When looking at internal causes, the RFC provides additional information such as feature importance, so using subsampling, the evaluations are as follows:

In [35]:
list(zip(x4.columns,RFC4.feature_importances_.round(2)))

[('INATTENTIONIND', 0.44), ('UNDERINFL', 0.34), ('SPEEDING', 0.22)]

In the case of external causes the RFC with subsample indicates that light conditions of the road is the 62% of the injuries.

In [36]:
list(zip(x9.columns,RFC9.feature_importances_.round(2)))

[('LIGHTCOND', 0.59), ('ROADCOND', 0.21), ('WEATHER', 0.2)]

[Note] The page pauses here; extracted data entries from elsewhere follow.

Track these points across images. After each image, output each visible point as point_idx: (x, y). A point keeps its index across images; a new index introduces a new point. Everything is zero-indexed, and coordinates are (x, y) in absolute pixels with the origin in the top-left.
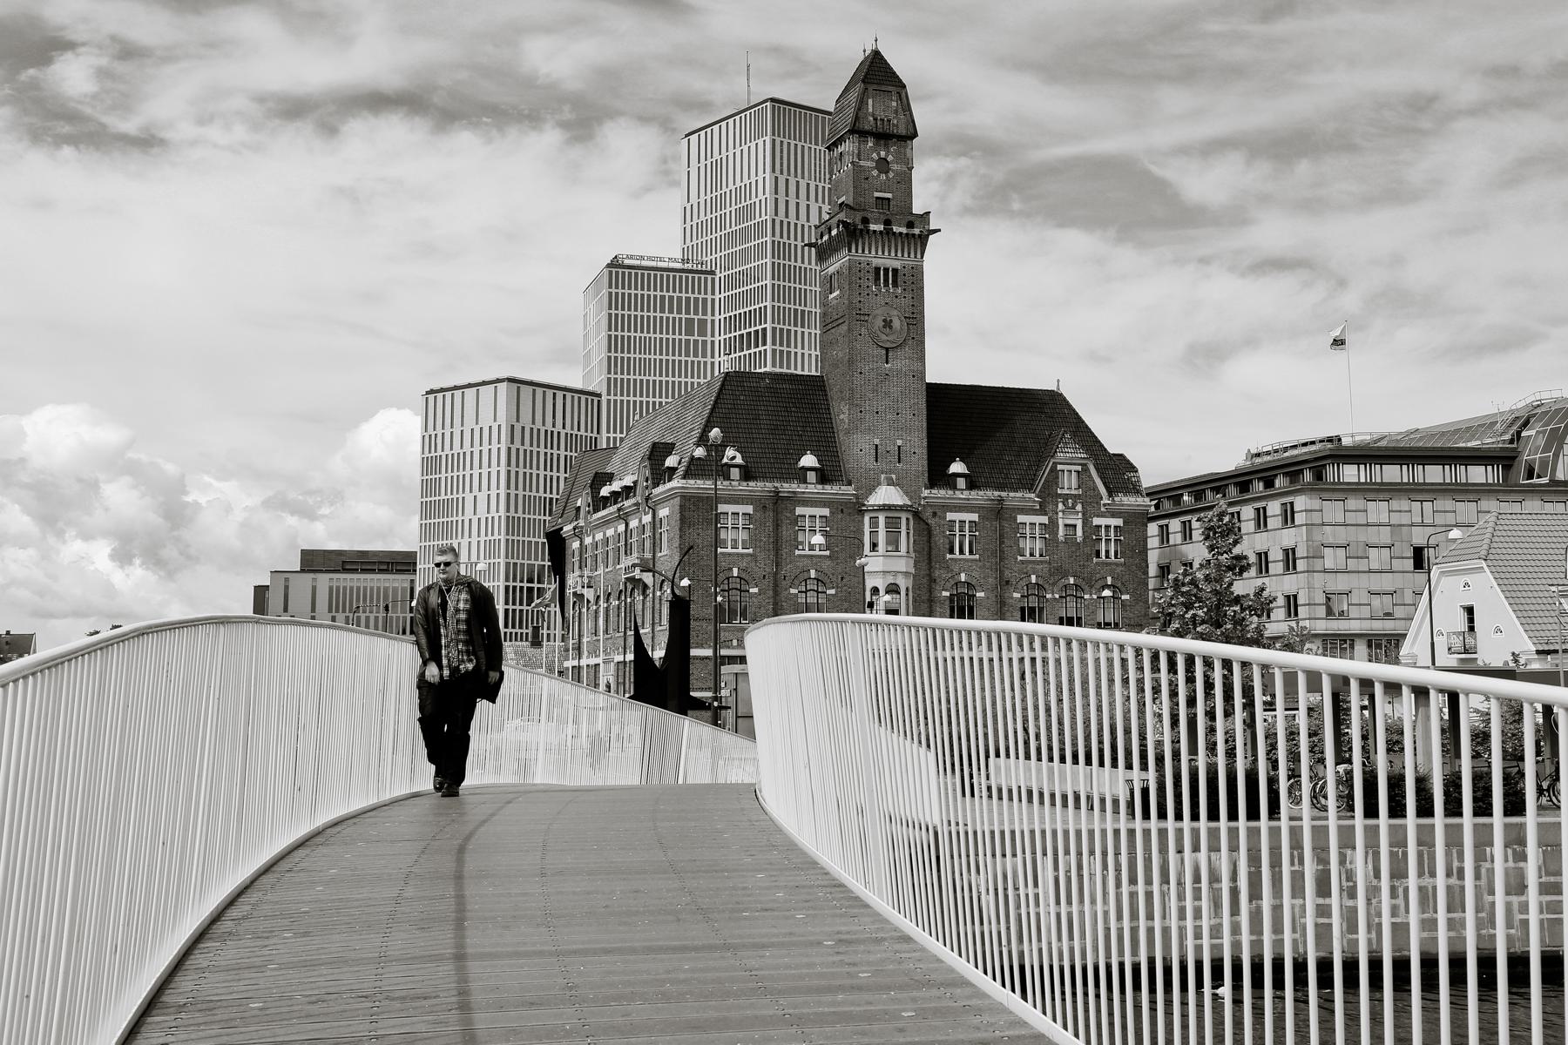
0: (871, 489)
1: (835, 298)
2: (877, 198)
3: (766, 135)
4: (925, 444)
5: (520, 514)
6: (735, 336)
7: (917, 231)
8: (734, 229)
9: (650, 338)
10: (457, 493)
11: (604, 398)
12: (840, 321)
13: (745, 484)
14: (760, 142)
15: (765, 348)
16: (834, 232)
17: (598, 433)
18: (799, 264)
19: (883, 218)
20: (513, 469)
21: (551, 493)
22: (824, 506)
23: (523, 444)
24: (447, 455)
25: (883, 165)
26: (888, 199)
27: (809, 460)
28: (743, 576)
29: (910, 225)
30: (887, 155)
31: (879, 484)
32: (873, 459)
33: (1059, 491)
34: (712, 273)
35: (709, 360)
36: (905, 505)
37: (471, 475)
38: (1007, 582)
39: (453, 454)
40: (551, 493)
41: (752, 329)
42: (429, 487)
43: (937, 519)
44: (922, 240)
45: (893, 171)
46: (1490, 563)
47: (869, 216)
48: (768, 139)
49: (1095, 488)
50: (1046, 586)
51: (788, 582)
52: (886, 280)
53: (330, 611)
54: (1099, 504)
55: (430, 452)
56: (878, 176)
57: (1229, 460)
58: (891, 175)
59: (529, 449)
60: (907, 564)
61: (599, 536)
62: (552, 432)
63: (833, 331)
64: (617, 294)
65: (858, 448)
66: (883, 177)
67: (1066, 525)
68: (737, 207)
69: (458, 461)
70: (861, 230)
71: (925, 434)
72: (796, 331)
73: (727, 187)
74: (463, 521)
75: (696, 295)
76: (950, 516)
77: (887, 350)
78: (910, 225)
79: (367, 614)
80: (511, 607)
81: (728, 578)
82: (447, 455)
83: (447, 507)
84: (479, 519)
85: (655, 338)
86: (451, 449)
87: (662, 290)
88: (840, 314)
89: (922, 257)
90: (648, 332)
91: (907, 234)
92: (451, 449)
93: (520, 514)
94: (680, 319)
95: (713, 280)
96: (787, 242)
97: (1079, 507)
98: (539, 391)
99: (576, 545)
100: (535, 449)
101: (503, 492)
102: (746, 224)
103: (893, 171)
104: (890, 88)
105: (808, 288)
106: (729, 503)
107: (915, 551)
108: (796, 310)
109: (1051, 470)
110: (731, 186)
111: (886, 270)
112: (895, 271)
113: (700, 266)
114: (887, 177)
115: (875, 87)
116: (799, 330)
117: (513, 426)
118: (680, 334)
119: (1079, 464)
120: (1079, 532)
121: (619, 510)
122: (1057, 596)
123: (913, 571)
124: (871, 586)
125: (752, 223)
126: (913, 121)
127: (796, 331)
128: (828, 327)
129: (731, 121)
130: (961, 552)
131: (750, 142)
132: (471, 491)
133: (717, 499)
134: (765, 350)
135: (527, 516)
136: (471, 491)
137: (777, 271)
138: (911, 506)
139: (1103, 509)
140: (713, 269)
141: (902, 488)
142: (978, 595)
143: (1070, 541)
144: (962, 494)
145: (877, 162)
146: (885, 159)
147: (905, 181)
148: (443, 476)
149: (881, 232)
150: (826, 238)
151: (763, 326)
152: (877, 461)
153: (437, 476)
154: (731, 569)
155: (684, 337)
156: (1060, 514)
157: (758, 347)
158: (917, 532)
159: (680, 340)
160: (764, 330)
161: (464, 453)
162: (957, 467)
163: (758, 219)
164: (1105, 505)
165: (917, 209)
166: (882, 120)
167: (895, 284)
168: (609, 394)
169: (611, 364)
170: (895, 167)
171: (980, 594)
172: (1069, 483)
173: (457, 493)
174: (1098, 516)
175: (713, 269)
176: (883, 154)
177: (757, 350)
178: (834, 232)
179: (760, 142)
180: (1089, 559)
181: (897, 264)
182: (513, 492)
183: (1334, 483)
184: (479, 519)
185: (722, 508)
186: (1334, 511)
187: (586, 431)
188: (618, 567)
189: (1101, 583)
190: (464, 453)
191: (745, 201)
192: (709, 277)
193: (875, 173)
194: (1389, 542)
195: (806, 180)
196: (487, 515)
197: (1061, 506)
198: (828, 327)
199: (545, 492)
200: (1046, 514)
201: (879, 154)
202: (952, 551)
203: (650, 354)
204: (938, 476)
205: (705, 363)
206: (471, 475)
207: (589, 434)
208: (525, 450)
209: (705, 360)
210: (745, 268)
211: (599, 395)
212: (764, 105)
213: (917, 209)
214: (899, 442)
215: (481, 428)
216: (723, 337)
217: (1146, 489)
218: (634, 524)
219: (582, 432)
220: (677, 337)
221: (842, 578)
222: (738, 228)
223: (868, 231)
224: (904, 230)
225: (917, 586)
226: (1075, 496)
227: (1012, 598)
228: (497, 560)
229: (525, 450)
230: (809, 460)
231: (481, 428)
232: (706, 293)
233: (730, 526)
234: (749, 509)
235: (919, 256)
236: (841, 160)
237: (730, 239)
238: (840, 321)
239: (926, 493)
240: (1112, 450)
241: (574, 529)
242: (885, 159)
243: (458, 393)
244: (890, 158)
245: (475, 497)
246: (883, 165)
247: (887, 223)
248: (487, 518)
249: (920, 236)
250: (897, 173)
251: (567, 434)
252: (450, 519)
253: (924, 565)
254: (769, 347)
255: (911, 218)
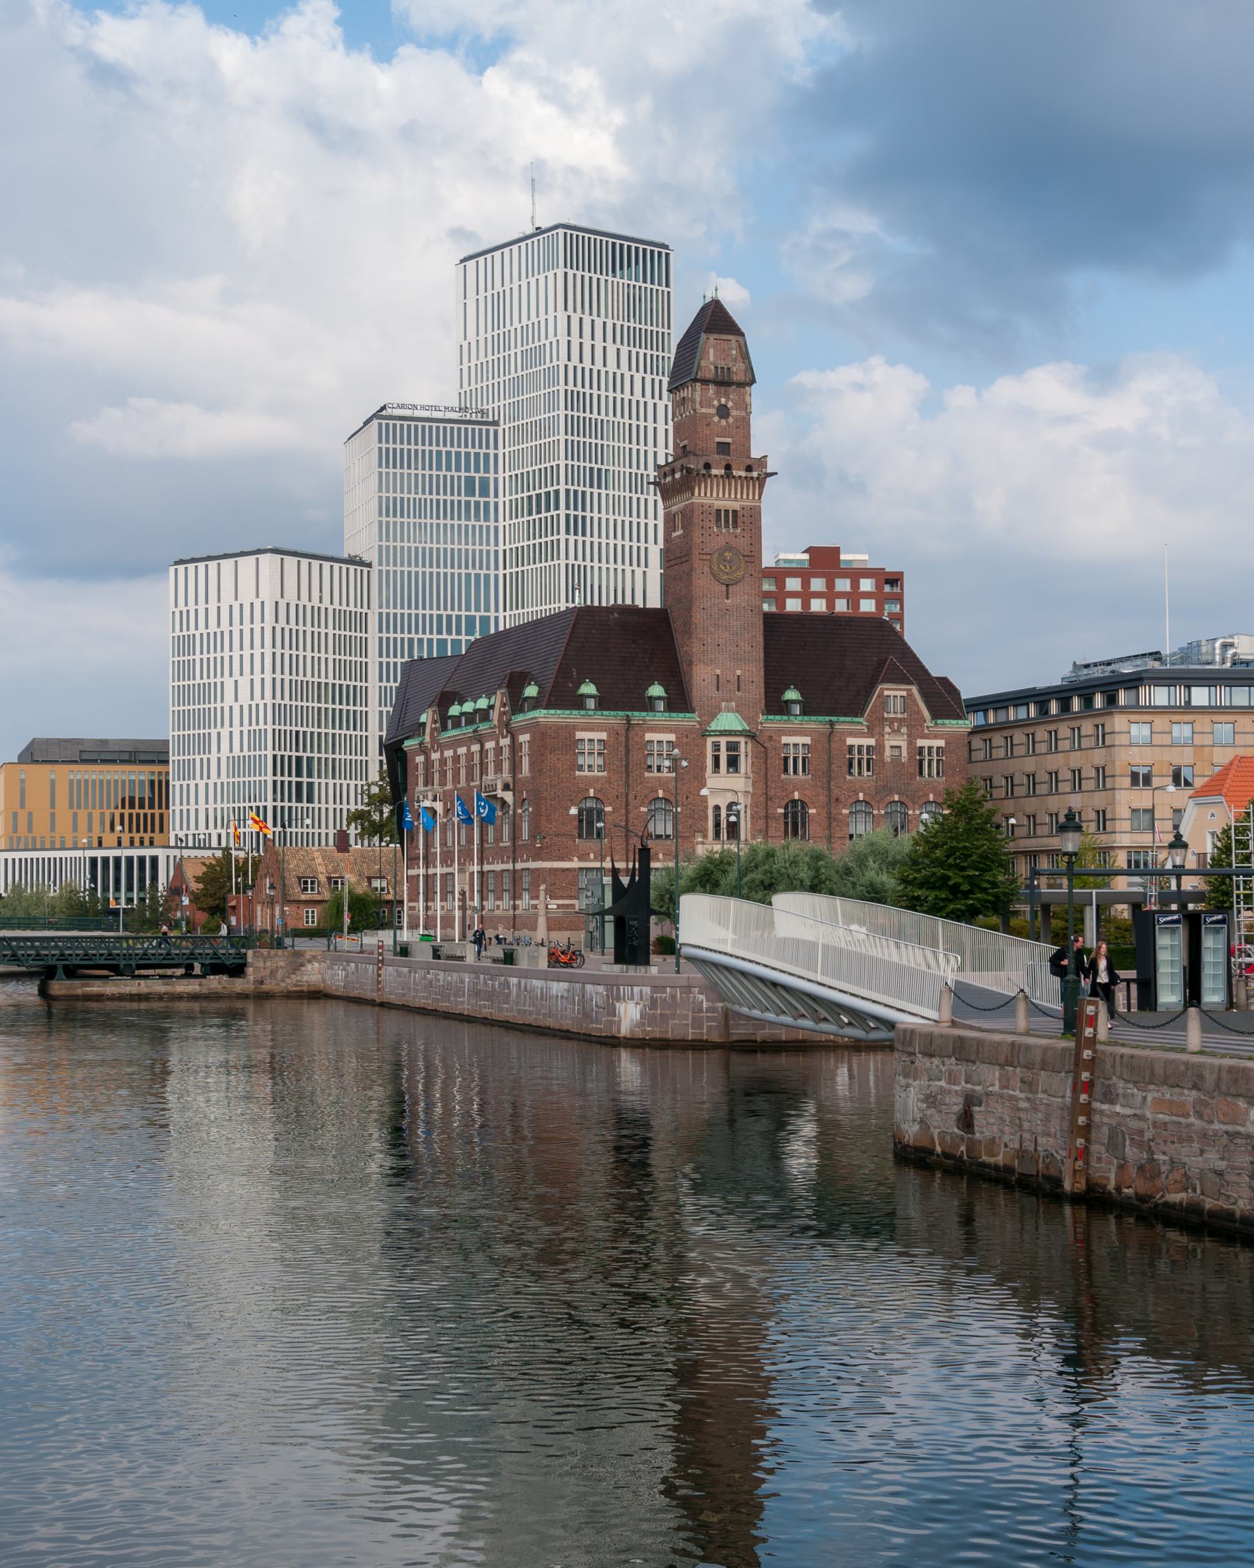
0: (713, 716)
1: (679, 537)
2: (718, 443)
3: (558, 267)
4: (762, 673)
5: (287, 701)
6: (522, 498)
7: (755, 474)
8: (519, 373)
9: (426, 500)
10: (215, 676)
11: (376, 568)
12: (684, 560)
13: (599, 713)
14: (550, 275)
15: (557, 512)
16: (678, 475)
17: (369, 608)
18: (595, 415)
19: (724, 463)
20: (279, 651)
21: (319, 677)
22: (671, 732)
23: (288, 623)
24: (202, 634)
25: (723, 412)
26: (729, 443)
27: (656, 690)
28: (599, 796)
29: (749, 469)
30: (727, 402)
31: (720, 711)
32: (714, 688)
33: (886, 715)
34: (495, 423)
35: (492, 524)
36: (744, 730)
37: (231, 657)
38: (837, 800)
39: (208, 634)
40: (319, 677)
41: (543, 491)
42: (184, 670)
43: (773, 743)
44: (761, 481)
45: (733, 417)
46: (1228, 799)
47: (710, 460)
48: (560, 272)
49: (919, 712)
50: (873, 803)
51: (639, 800)
52: (727, 521)
53: (71, 806)
54: (922, 726)
55: (181, 630)
56: (719, 422)
57: (1052, 675)
58: (731, 420)
59: (294, 628)
60: (746, 784)
61: (449, 753)
62: (319, 608)
63: (676, 567)
64: (387, 449)
65: (702, 677)
66: (724, 422)
67: (892, 747)
68: (524, 349)
69: (215, 641)
70: (704, 475)
71: (762, 664)
72: (592, 493)
73: (511, 325)
74: (222, 708)
75: (477, 450)
76: (785, 740)
77: (727, 585)
78: (749, 469)
79: (113, 811)
80: (279, 804)
81: (585, 798)
82: (202, 634)
83: (205, 693)
84: (241, 706)
85: (431, 500)
86: (207, 627)
87: (438, 445)
88: (684, 553)
89: (760, 498)
90: (424, 493)
91: (746, 477)
92: (207, 627)
93: (287, 701)
94: (459, 477)
95: (496, 432)
96: (582, 390)
97: (904, 730)
98: (305, 562)
99: (420, 759)
100: (301, 628)
101: (268, 676)
102: (534, 370)
103: (733, 417)
104: (730, 337)
105: (605, 442)
106: (586, 730)
107: (753, 772)
108: (592, 469)
109: (879, 696)
110: (516, 324)
111: (727, 511)
112: (735, 512)
113: (479, 415)
114: (727, 422)
115: (716, 336)
116: (596, 491)
117: (277, 603)
118: (459, 494)
119: (904, 690)
120: (904, 753)
121: (475, 731)
122: (883, 812)
123: (751, 789)
124: (713, 804)
125: (542, 368)
126: (752, 369)
127: (592, 493)
128: (672, 563)
129: (515, 248)
130: (795, 772)
131: (539, 273)
132: (231, 675)
133: (573, 728)
134: (558, 515)
135: (294, 703)
136: (231, 675)
137: (572, 425)
138: (749, 731)
139: (926, 731)
140: (496, 419)
141: (741, 714)
142: (810, 811)
143: (896, 760)
144: (797, 721)
145: (718, 409)
146: (725, 406)
147: (744, 425)
148: (198, 657)
149: (722, 476)
150: (669, 479)
151: (556, 487)
152: (718, 690)
153: (191, 658)
154: (587, 790)
155: (463, 498)
156: (887, 737)
157: (537, 495)
158: (756, 756)
159: (459, 502)
160: (557, 492)
161: (222, 632)
162: (792, 695)
163: (548, 364)
164: (928, 727)
165: (755, 454)
166: (722, 368)
167: (735, 525)
168: (380, 564)
169: (384, 531)
170: (734, 413)
171: (812, 811)
172: (895, 711)
173: (215, 676)
174: (922, 738)
175: (496, 419)
176: (723, 401)
177: (548, 514)
178: (678, 475)
179: (550, 275)
180: (912, 777)
181: (736, 506)
182: (278, 676)
183: (1145, 707)
184: (241, 706)
185: (579, 735)
186: (1140, 731)
187: (356, 606)
188: (472, 784)
189: (923, 800)
190: (222, 632)
191: (533, 342)
192: (492, 429)
193: (716, 419)
194: (1191, 761)
195: (603, 319)
196: (251, 702)
197: (887, 729)
198: (672, 563)
199: (313, 676)
200: (873, 737)
201: (719, 401)
202: (786, 770)
203: (425, 518)
204: (776, 706)
205: (488, 527)
206: (231, 657)
207: (359, 610)
208: (291, 630)
209: (488, 524)
210: (533, 419)
211: (369, 565)
212: (554, 232)
213: (755, 454)
214: (739, 672)
215: (241, 605)
216: (508, 498)
217: (965, 700)
218: (490, 745)
219: (352, 608)
220: (456, 498)
221: (687, 798)
222: (524, 373)
223: (710, 476)
224: (743, 474)
225: (755, 805)
226: (900, 719)
227: (841, 814)
228: (263, 753)
229: (291, 630)
230: (656, 690)
231: (241, 605)
232: (488, 447)
233: (586, 751)
234: (604, 736)
235: (757, 497)
236: (683, 404)
237: (517, 385)
238: (684, 560)
239: (761, 718)
240: (935, 672)
241: (420, 744)
242: (725, 406)
243: (213, 565)
244: (730, 404)
245: (236, 681)
246: (723, 412)
247: (728, 467)
248: (250, 706)
249: (758, 478)
250: (736, 420)
251: (334, 610)
252: (207, 706)
253: (761, 785)
254: (562, 512)
255: (749, 462)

__When the six features are observed at the same time, a greater importance is clearly attributed to the light conditions (40%), then there is the influence of alcohol (16%) and road conditions(17%). It is striking that weather (6%) and speed (10%) are the features that least influence accidents with injuries to occupants.__

In [37]:
list(zip(x12.columns,RFC12.feature_importances_.round(2)))

[('INATTENTIONIND', 0.11),
 ('UNDERINFL', 0.16),
 ('SPEEDING', 0.1),
 ('LIGHTCOND', 0.4),
 ('ROADCOND', 0.17),
 ('WEATHER', 0.06)]

## __Conclusion__ <a name="conclusion"></a>

### When you go out to drive avoid drinking this can reduce injuries in traffic accidents by up to 34%. Respect the speed limits as you can reduce accidents by up to 22%, and above all do not get distracted while driving because 44% of accidents are caused by being distracted.
### It is possible that on the road the weather is not good and that the track conditions are not favorable, this is out of your control but the most important thing is the light conditions, if you have a lot of difficulty in vision it is better to postpone the trip, or otherwise always use the high beams to have better visibility.